Automated pedestrian crossing signals will be introduced to the Kogarah health precinct to minimise the spread of the coronavirus.
The automated pedestrian signal crossings, operating 24 hours a day, seven days a week will be expanded into major health precincts across Greater Sydney through a gradual roll-out.
The first stage started today in Randwick at the Sydney Children's Hospital and Prince of Wales Hospital.
The same initiative was rolled out on Monday, March 23 across the Sydney CBD, 24 hours seven days a week.
Pedestrian signals at key traffic intersections and in the immediate vicinity of major health precincts will become automated 24 hours a day, seven days a week.
This means pedestrians no longer need to push the 'call' button to activate the pedestrian signal crossings while still being able to cross the road safely and access health services.
Transport for NSW has taken a targeted approach by implementing this public health measure where pedestrian activity is high and it would be most effective in limiting the spread of Coronavirus.

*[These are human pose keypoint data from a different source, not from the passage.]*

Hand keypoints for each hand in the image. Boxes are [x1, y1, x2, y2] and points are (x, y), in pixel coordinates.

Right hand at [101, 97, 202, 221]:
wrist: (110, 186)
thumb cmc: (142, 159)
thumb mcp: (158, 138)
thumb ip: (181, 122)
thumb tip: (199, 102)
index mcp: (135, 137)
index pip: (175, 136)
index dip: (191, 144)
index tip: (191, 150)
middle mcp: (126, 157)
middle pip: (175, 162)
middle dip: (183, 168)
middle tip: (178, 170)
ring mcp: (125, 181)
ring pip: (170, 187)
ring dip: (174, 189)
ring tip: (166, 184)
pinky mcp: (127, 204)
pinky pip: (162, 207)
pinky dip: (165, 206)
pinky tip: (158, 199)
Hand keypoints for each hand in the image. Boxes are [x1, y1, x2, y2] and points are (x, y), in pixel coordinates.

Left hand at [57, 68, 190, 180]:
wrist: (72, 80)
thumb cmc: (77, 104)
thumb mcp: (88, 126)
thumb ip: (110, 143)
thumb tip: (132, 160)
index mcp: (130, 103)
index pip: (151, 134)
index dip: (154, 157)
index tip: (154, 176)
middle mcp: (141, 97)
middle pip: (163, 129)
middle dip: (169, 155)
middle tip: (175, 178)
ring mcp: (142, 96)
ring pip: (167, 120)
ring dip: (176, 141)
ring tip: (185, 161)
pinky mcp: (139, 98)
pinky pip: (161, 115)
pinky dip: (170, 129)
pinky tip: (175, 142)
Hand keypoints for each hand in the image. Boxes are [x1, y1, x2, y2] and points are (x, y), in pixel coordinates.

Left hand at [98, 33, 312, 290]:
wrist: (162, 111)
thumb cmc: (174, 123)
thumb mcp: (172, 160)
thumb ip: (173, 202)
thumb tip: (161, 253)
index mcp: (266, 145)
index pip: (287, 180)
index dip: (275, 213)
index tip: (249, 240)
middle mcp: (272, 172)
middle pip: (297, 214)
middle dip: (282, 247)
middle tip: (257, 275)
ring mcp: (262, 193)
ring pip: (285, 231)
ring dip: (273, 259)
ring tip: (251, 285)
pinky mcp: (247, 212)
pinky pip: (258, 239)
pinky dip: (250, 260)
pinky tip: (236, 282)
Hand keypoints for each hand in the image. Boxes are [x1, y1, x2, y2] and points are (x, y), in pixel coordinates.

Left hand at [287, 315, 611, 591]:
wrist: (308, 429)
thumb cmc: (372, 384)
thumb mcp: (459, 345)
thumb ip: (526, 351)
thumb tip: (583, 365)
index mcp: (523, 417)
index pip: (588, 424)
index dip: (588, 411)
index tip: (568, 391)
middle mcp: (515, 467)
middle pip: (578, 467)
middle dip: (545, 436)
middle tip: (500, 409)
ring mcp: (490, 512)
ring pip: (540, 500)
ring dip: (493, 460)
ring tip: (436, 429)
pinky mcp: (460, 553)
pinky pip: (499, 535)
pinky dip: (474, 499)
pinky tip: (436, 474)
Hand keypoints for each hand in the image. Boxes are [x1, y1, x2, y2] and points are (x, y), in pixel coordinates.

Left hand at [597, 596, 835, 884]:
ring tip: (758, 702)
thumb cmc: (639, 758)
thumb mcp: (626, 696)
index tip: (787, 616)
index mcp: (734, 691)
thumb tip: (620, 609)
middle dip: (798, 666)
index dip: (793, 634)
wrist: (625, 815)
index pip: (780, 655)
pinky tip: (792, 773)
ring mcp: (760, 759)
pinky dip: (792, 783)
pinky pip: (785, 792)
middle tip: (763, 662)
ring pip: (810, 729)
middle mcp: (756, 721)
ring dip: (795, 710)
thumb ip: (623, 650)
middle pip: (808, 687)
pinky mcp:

Implementing this initiative across all signal crossings state-wide is not possible and would unnecessarily impact on traffic flow in some areas.
From Saturday 28 March, automated pedestrian signal crossings will be gradually rolled out in the following health precincts:
Sydney Children's Hospital - Randwick
Prince of Wales Hospital - Randwick
Royal Prince Alfred Hospital - Camperdown
St Vincent's Hospital - Darlinghurst
The Children's Hospital at Westmead - Westmead
Westmead Hospital - Westmead
Liverpool Hospital - Liverpool
Nepean Hospital - Kingswood
St George Hospital NSW - Kogarah
Royal North Shore Hospital - St Leonards
Blacktown Hospital - Blacktown
Transport for NSW Secretary Rodd Staples said we have been working closely with NSW Healthand the NSW Centre for Road Safety, and identified key health precincts where this targeted initiative would be effective in protecting frontline staff and those who are most vulnerable.
"We're introducing this initiative to minimise the spread of Coronavirus in the community, especially for essential hospital staff, patients, and members of the community visiting the hospital," Mr Staples said.
"People should continue to wash their hands regularly, sneeze and cough into their elbows or clean tissues that are then discarded and always practice social distancing."